Enhanced photocatalytic CO2 reduction over Z-scheme β-Ga2O3/TiO2 heterojunction composite catalyst: Synthesis, performance, and mechanism

TiO2, a highly promising photocatalyst, suffers from rapid recombination of photogenerated electron-hole pairs, which impedes its practical application in industrial aspect. Herein, we report the in-situ solvothermal growth of TiO2 on Ga2O3 to form a composite photocatalyst. Compared to pristine TiO2, the TiO2/Ga2O3 composite exhibited a 2.5-fold enhancement in the photocatalytic reduction of CO2 to CO and a remarkable 9.6-fold increase in CH4 production. Through experimental characterizations and density functional theory (DFT) calculations, the underlying mechanisms for the improved catalytic performance were investigated. The synergistic effects between TiO2 and Ga2O3, including efficient charge separation and transfer, as well as the creation of active sites, are believed to contribute to the enhanced photocatalytic activity of the TiO2/Ga2O3 composite for CO2 reduction.
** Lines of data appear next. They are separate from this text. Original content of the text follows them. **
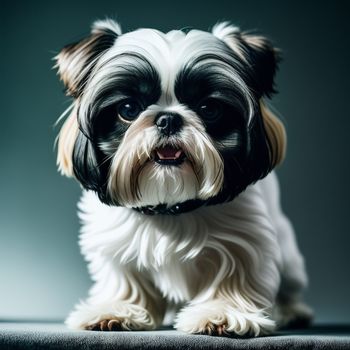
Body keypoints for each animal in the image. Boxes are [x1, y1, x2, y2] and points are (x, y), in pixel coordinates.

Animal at [54, 19, 312, 336]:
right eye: (128, 109)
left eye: (209, 109)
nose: (168, 118)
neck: (170, 207)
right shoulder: (116, 243)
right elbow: (126, 279)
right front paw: (118, 309)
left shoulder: (243, 240)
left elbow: (234, 276)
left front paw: (222, 314)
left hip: (289, 257)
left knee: (289, 286)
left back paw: (291, 311)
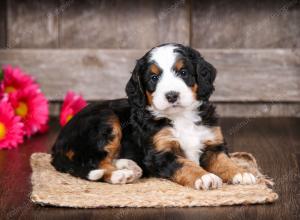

The introduction of the wide bandgap Ga2O3 allowed the formation of a Z-scheme heterojunction with TiO2 at the interface, which greatly improved the efficiency of electron-hole pair separation and migration, as well as the redox capability, thereby unleashing the performance of the TiO2 catalyst. This approach provides insights into the development of efficient, simple, and low-cost composite catalysts for the photocatalytic reduction of CO2 to valuable fuels.